[Dataset entries]
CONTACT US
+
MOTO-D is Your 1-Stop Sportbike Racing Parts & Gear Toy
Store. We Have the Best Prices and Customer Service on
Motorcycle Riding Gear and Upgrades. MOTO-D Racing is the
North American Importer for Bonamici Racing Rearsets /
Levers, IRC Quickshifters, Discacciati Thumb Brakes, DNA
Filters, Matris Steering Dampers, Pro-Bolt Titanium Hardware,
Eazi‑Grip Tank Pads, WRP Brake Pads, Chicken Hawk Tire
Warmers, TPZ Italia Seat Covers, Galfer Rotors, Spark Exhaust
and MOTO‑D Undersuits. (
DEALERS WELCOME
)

• **GOAL OF THE EXERCISE**: Print every entry exactly as written.

• **WORKED SOLUTION**:
CONTACT US
+
MOTO-D is Your 1-Stop Sportbike Racing Parts & Gear Toy
Store. We Have the Best Prices and Customer Service on
Motorcycle Riding Gear and Upgrades. MOTO-D Racing is the
North American Importer for Bonamici Racing Rearsets /
Levers, IRC Quickshifters, Discacciati Thumb Brakes, DNA
Filters, Matris Steering Dampers, Pro-Bolt Titanium Hardware,
Eazi‑Grip Tank Pads, WRP Brake Pads, Chicken Hawk Tire
Warmers, TPZ Italia Seat Covers, Galfer Rotors, Spark Exhaust
and MOTO‑D Undersuits. (
DEALERS WELCOME
)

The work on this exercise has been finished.